[The problem]: Can you pull out each line of the data below that includes the word "worn"?

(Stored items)

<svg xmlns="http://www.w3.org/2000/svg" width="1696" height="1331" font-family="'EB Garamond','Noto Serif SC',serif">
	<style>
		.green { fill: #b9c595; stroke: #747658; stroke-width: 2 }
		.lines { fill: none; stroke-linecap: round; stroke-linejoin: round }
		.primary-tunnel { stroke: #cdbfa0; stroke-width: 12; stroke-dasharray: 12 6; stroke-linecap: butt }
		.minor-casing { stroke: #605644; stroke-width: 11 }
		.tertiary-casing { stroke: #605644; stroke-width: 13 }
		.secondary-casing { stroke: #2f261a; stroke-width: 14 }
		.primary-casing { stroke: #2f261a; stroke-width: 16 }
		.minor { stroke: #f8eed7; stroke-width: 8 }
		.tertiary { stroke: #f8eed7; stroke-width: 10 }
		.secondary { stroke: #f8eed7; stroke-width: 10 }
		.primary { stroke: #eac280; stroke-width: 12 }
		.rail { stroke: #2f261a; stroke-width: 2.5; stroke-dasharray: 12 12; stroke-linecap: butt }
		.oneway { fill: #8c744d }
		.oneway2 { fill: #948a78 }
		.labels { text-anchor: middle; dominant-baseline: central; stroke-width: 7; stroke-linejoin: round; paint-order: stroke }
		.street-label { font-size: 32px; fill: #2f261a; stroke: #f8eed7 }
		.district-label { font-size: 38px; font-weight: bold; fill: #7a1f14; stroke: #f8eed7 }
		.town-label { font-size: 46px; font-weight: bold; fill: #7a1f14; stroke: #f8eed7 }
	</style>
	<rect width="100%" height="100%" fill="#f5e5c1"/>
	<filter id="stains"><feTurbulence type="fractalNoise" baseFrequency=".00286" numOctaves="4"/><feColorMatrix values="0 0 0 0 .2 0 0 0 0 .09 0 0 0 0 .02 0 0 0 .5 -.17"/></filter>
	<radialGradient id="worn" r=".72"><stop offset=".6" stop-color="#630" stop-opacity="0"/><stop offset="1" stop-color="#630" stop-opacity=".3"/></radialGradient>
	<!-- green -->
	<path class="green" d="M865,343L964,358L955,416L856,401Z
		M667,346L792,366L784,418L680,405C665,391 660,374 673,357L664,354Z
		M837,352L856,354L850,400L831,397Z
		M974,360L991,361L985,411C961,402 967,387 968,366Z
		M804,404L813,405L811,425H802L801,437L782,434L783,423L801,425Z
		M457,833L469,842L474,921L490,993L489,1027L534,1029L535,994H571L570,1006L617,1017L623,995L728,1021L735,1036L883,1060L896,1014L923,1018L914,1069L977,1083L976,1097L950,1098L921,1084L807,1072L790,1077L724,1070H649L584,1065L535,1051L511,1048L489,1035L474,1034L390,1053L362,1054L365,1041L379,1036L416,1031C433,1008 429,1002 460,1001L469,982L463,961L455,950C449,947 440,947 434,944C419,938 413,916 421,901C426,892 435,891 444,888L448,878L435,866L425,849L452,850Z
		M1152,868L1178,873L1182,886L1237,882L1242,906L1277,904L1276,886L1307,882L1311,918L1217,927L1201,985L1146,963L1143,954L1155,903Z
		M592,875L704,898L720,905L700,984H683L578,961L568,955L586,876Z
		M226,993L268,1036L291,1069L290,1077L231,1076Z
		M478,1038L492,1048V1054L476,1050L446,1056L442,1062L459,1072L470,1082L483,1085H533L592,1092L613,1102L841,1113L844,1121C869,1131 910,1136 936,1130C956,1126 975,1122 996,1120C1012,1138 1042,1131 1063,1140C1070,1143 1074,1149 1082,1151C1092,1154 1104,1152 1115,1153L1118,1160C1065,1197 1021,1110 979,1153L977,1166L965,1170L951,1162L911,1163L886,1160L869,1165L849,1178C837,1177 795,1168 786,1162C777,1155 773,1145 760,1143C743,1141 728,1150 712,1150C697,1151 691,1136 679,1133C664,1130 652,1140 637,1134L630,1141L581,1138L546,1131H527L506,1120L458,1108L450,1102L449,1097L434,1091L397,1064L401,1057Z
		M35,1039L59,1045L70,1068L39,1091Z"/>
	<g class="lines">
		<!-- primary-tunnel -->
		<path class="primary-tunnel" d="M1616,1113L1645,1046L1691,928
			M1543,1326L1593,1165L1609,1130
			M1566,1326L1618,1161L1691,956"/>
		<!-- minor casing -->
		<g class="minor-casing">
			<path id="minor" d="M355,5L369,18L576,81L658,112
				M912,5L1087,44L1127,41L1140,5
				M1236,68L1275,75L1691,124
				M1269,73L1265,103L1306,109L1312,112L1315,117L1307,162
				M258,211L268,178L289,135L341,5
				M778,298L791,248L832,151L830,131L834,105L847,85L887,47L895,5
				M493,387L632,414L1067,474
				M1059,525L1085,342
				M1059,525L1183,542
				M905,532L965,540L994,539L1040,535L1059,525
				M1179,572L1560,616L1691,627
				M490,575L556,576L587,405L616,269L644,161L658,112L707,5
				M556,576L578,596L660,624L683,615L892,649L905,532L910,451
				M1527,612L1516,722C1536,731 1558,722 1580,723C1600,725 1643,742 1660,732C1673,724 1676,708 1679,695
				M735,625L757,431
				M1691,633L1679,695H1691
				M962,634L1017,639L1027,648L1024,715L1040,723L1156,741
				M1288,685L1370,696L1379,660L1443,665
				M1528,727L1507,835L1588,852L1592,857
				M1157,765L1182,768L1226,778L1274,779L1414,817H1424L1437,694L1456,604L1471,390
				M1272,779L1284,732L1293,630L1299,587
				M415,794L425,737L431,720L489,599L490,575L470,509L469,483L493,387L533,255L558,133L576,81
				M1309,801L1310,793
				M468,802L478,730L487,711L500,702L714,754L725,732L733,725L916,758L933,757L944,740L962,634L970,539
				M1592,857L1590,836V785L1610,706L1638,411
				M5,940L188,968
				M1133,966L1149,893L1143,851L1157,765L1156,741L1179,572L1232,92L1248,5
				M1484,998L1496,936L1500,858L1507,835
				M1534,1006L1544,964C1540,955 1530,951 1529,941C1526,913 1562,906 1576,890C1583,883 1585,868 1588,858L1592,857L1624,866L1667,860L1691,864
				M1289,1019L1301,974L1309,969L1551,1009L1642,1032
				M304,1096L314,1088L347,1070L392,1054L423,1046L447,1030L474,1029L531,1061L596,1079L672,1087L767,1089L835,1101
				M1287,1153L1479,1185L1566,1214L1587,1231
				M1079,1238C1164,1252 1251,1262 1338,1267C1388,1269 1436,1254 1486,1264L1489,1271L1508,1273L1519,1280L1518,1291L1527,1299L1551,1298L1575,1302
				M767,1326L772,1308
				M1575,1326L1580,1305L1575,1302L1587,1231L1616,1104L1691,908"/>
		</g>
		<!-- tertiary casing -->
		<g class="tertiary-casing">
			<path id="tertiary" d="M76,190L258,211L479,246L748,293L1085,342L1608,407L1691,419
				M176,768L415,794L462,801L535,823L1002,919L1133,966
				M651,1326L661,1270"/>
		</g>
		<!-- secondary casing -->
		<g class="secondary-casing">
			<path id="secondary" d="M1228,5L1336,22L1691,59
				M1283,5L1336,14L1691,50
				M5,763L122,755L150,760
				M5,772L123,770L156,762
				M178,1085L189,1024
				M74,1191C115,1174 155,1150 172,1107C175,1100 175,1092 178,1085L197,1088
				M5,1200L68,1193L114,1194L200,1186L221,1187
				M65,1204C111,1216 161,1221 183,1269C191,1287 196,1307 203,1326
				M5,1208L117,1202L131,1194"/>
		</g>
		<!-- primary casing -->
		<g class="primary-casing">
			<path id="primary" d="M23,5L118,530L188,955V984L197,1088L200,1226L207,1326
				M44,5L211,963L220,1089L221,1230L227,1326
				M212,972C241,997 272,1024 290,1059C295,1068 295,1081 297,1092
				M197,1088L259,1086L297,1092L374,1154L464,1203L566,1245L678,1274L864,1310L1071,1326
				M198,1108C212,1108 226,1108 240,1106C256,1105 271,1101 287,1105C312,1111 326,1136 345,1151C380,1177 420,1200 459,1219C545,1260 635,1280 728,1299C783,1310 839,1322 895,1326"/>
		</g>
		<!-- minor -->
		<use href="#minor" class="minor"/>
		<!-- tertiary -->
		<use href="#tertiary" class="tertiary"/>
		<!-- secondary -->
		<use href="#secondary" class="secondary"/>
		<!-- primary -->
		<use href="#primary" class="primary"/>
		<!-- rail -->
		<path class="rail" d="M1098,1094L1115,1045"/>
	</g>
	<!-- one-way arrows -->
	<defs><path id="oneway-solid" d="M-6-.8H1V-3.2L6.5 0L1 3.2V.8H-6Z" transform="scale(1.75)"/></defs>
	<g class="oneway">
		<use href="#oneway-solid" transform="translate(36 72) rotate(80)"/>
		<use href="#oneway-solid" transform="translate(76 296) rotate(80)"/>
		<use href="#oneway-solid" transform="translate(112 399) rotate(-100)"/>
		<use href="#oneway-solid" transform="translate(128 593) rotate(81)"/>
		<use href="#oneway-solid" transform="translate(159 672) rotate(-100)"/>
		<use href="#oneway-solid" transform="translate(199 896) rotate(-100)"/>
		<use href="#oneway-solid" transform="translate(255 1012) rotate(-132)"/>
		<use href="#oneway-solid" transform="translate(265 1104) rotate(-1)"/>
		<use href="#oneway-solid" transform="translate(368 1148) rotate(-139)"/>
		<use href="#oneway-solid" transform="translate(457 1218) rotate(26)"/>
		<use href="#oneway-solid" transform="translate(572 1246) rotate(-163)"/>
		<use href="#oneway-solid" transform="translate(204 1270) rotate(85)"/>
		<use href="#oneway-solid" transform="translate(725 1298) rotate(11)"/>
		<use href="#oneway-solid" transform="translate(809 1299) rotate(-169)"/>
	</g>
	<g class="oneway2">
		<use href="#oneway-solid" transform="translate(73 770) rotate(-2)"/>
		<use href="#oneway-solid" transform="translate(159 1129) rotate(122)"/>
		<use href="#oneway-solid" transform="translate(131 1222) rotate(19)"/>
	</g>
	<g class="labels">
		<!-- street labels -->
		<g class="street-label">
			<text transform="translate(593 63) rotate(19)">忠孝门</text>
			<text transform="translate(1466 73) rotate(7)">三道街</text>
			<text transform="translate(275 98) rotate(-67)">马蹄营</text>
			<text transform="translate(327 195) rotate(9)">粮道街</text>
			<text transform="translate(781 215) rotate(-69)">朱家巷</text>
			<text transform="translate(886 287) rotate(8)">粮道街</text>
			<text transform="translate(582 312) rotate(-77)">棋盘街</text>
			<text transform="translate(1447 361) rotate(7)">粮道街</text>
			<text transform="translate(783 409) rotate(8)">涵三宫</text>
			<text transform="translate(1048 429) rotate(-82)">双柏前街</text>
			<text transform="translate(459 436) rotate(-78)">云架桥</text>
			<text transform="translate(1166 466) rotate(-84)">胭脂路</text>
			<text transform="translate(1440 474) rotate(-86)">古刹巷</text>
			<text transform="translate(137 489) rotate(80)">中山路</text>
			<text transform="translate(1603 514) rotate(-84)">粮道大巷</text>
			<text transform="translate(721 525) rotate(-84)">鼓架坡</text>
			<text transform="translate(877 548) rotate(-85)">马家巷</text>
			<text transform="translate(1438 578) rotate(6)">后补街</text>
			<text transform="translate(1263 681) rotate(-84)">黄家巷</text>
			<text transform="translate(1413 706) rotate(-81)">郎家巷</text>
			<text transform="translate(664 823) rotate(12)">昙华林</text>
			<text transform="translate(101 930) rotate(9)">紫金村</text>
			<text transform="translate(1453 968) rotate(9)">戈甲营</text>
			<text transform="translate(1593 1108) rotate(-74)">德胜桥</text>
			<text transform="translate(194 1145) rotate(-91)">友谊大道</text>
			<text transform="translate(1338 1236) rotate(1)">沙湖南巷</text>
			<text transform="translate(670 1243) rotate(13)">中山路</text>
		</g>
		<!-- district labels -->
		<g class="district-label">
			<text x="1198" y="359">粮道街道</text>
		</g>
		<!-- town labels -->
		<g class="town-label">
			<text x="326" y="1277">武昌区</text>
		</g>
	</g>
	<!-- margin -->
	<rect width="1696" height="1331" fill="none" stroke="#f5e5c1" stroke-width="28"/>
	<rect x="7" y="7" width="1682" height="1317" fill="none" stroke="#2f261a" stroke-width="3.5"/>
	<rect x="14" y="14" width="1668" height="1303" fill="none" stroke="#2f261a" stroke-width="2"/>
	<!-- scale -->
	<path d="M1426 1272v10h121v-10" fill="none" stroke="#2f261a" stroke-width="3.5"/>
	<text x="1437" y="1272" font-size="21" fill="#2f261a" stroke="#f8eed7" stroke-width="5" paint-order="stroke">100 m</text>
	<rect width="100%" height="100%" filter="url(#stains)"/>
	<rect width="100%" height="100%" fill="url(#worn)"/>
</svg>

[Output for this exercise]:
	<radialGradient id="worn" r=".72"><stop offset=".6" stop-color="#630" stop-opacity="0"/><stop offset="1" stop-color="#630" stop-opacity=".3"/></radialGradient>
	<rect width="100%" height="100%" fill="url(#worn)"/>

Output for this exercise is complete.